FDT fails at Ziz’s Problem because it fails to track the change in subjunctive dependence over time and does the opposite to CDT, setting the subjunctive dependence to 1 instead of 0, assuming maximum dependence with everything at all times. FDT is like an agent jammed into auto-cooperate mode with other agents because it doesn’t track its position in logical time and tries to always act from the global view.
So what does the “Real” human decision theory (or recursive decision theory) look like? What is the general purpose decision making algorithm that humans naively implement actually doing? It has to be able to do all the things that CDT, EDT, and FDT do, without missing the part that each one misses. That means it needs to track subjunctive dependencies, physical dependencies, and temporal dependencies, it needs to be robust enough to cook the three existing decision theories out of it for classes of problem where those decision theories best apply, and it needs to be non-halting (because human cognition is non-halting).
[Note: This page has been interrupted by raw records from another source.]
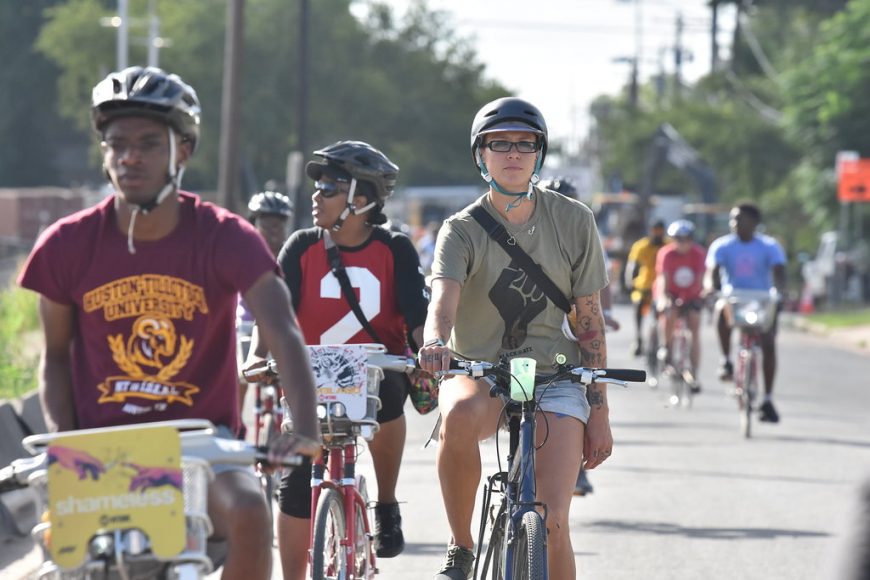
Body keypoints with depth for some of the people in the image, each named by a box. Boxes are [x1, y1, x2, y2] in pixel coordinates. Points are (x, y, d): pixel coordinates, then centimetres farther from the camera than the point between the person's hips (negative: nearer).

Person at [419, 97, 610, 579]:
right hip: (480, 373, -1)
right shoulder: (462, 231, -5)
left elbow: (589, 320, 2)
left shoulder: (572, 221, -1)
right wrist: (435, 343, -48)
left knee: (552, 523, -15)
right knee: (460, 415, -38)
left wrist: (598, 413, 0)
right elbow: (443, 300, -24)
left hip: (554, 378, 1)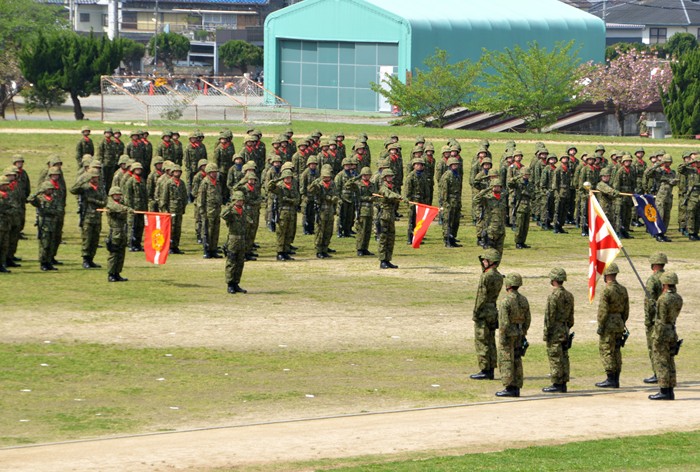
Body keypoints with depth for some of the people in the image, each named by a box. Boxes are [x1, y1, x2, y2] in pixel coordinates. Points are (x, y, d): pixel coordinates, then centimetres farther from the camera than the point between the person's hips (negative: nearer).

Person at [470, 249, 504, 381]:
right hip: (493, 311, 9)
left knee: (481, 342, -4)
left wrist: (475, 313, -14)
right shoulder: (499, 276, 9)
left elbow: (482, 297, -18)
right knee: (490, 343, 12)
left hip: (483, 313, -9)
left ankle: (484, 371, -4)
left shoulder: (486, 276, -18)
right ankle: (490, 370, 13)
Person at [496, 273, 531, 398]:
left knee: (506, 362, -3)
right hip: (519, 334, 7)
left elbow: (504, 322, -20)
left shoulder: (506, 301, -18)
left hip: (508, 334, -7)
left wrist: (502, 338, -16)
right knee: (517, 361, 11)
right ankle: (516, 388, 12)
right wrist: (523, 334, 18)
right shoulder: (523, 300, 5)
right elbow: (527, 320, 10)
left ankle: (509, 388, -6)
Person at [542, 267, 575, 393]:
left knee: (555, 359, -4)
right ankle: (563, 384, 12)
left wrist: (546, 333, -12)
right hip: (565, 330, 8)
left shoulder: (553, 296, -16)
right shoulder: (569, 295, 9)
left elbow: (550, 316, -17)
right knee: (564, 358, 9)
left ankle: (556, 384, -3)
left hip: (555, 332, -8)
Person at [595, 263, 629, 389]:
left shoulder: (607, 291, -15)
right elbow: (626, 311, 13)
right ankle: (616, 380, 11)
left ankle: (610, 379, -6)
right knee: (616, 352, 10)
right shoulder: (623, 290, 9)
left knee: (606, 352, -4)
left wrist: (600, 327, -12)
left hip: (609, 325, -8)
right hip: (619, 324, 8)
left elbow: (603, 311, -18)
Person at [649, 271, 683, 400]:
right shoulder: (679, 299, 6)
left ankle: (664, 392, -6)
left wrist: (658, 338, -17)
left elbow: (662, 320, -20)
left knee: (661, 363, -4)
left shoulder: (663, 299, -18)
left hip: (662, 332, -8)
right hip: (672, 332, 8)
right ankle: (670, 391, 13)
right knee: (670, 363, 11)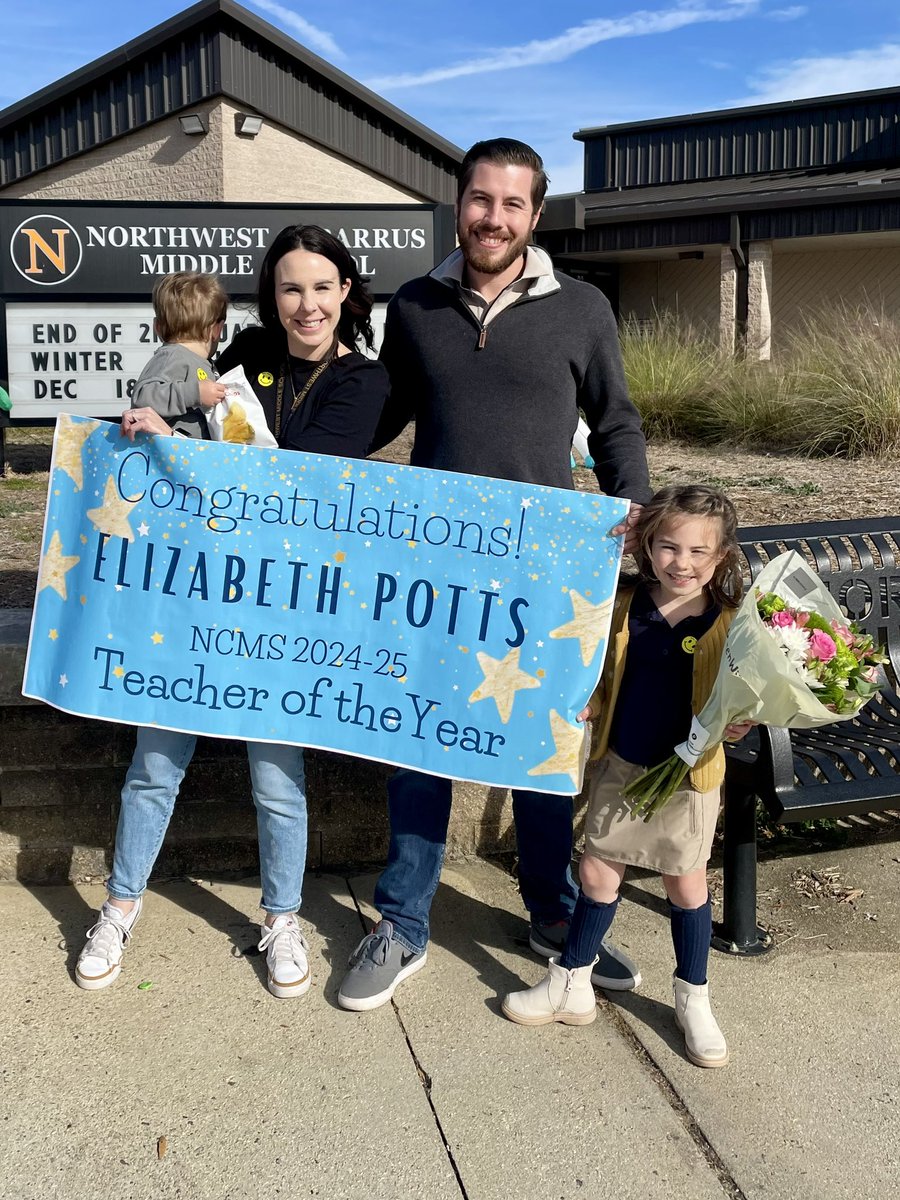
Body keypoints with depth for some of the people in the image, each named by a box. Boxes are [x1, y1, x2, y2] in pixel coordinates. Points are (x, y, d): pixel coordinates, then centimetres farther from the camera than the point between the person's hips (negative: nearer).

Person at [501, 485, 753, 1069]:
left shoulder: (730, 623, -12)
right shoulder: (623, 606, -5)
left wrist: (739, 723, -24)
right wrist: (585, 706, -9)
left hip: (688, 775, -2)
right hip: (620, 764, 3)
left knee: (687, 883, 12)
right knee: (597, 870, 12)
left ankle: (693, 998, 33)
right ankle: (572, 983, 31)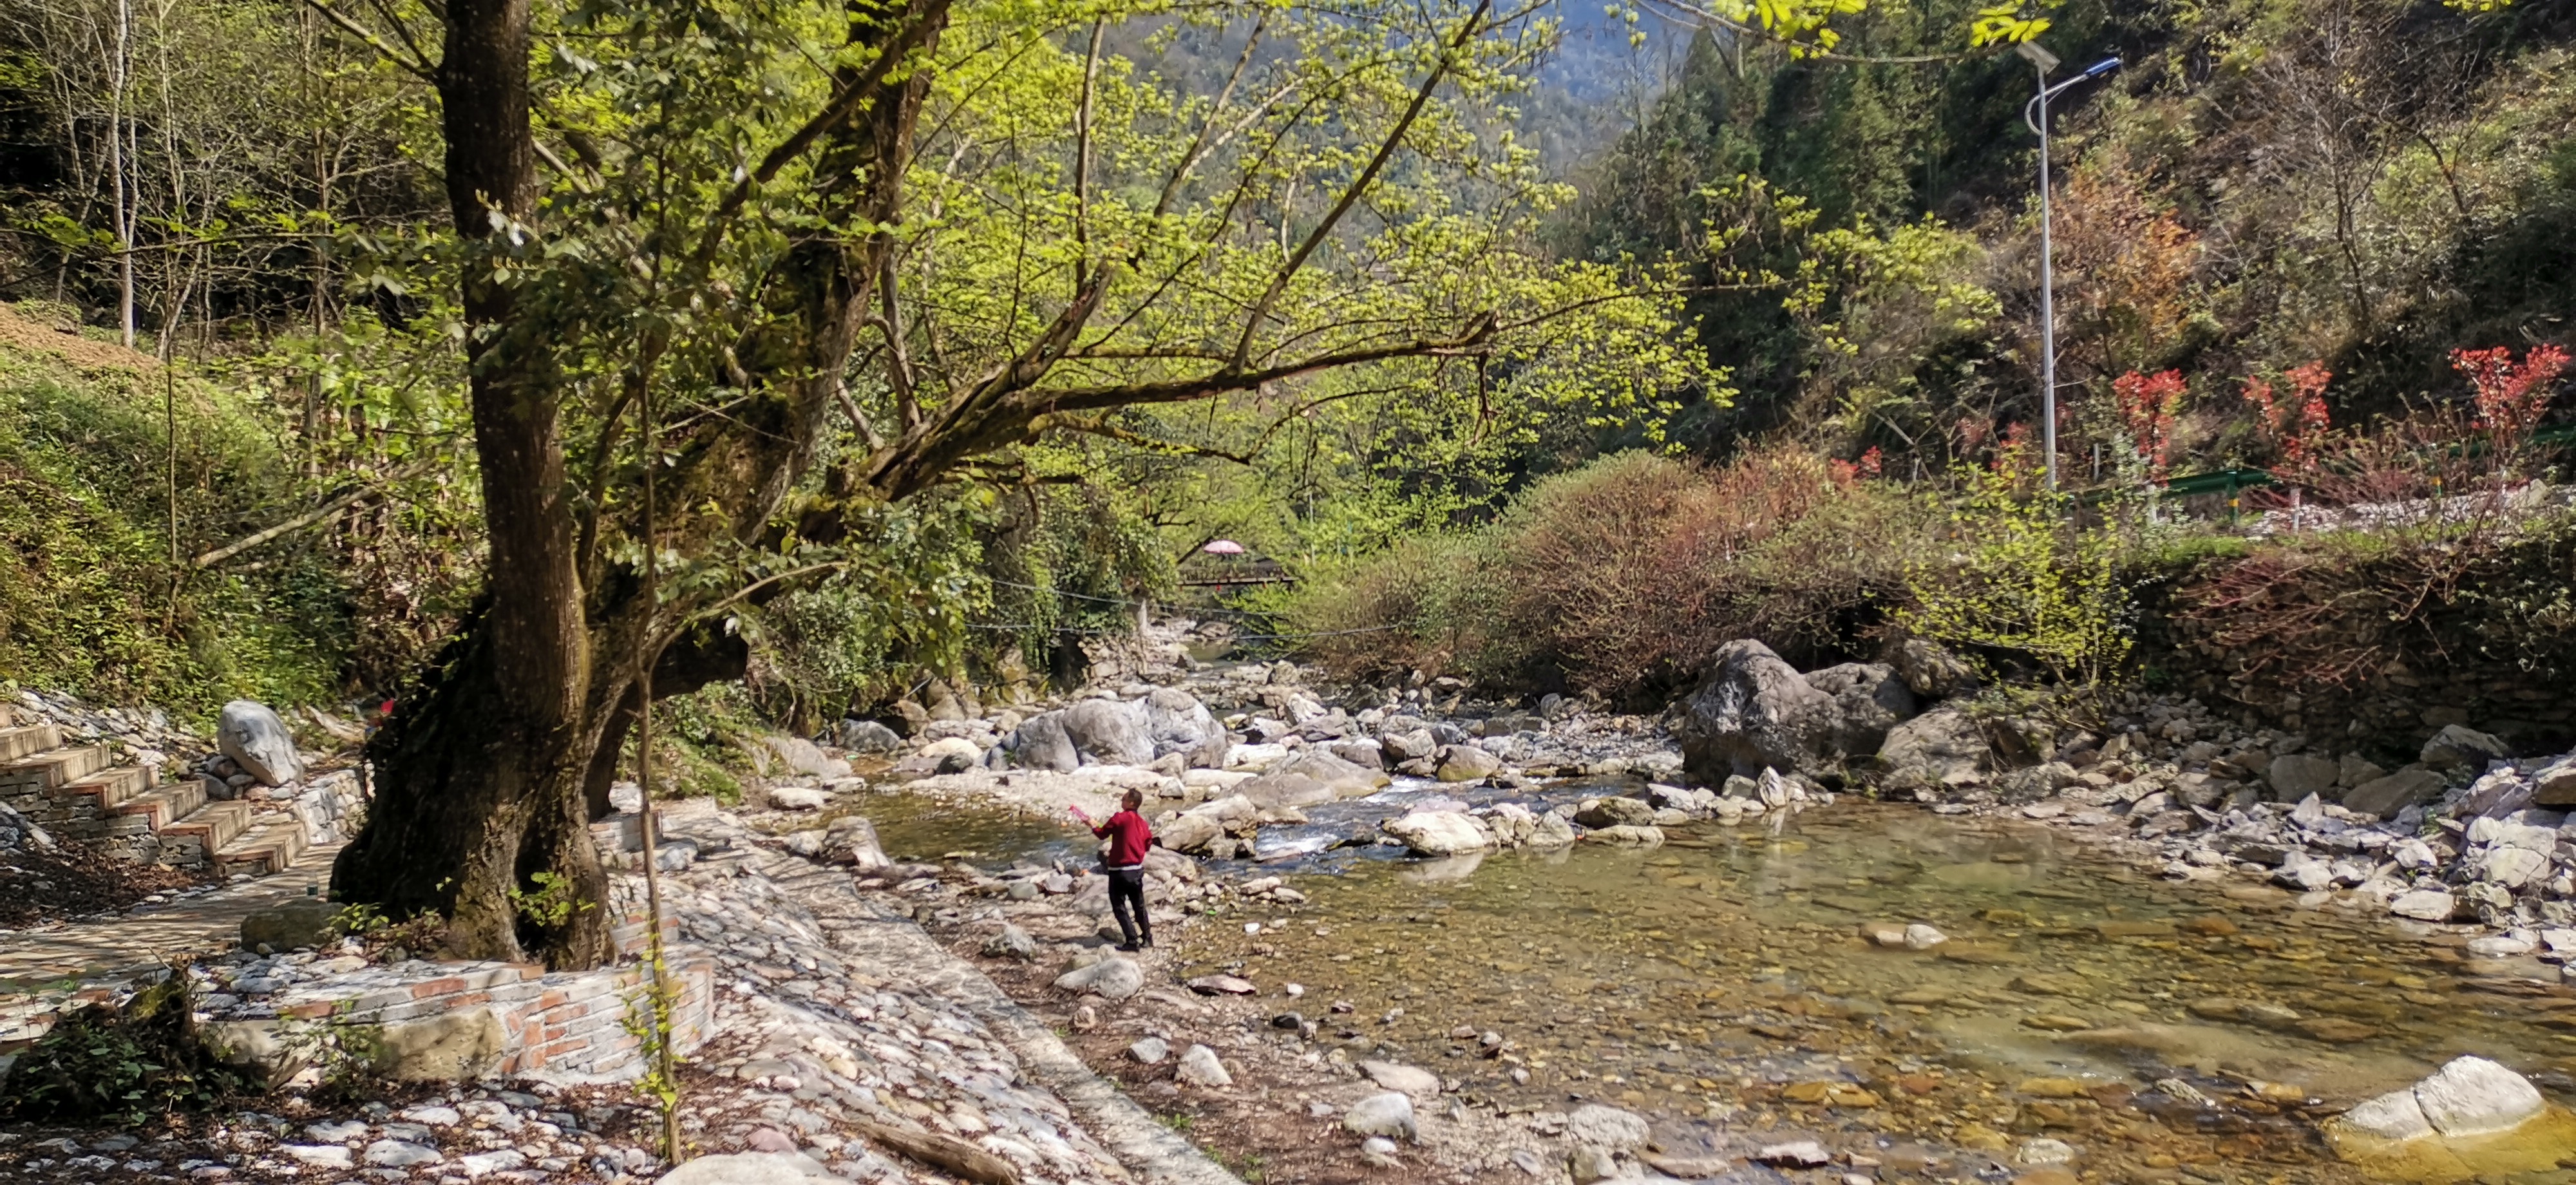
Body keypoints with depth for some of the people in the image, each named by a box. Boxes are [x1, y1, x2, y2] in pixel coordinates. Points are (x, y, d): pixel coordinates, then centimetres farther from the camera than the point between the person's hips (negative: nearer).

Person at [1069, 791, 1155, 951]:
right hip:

It seems like it should be very possible to construct a formal logic statement that produces this algorithm using the algorithms of the other three decision theories to derive it, but I don’t have the background in math or probability to pull that out for this post. (if you do though, DM me)
This is a very rough first blush introduction to RDT which I plan to iterate on and develop into a formal decision theory in the near future, I just wanted to get this post out characterizing the broken stair in FDT as quickly as possible in order to collapse the timelines where it eats more talented minds.
Also, if you come into this thread to make the counterargument that letting some of the our brightest souls magnesium flare through their life force before dying in a heroic self-sacrifice is actually decision-theoretically correct in this world because of global effects on the timeline after they die, I will hit you with a shoe.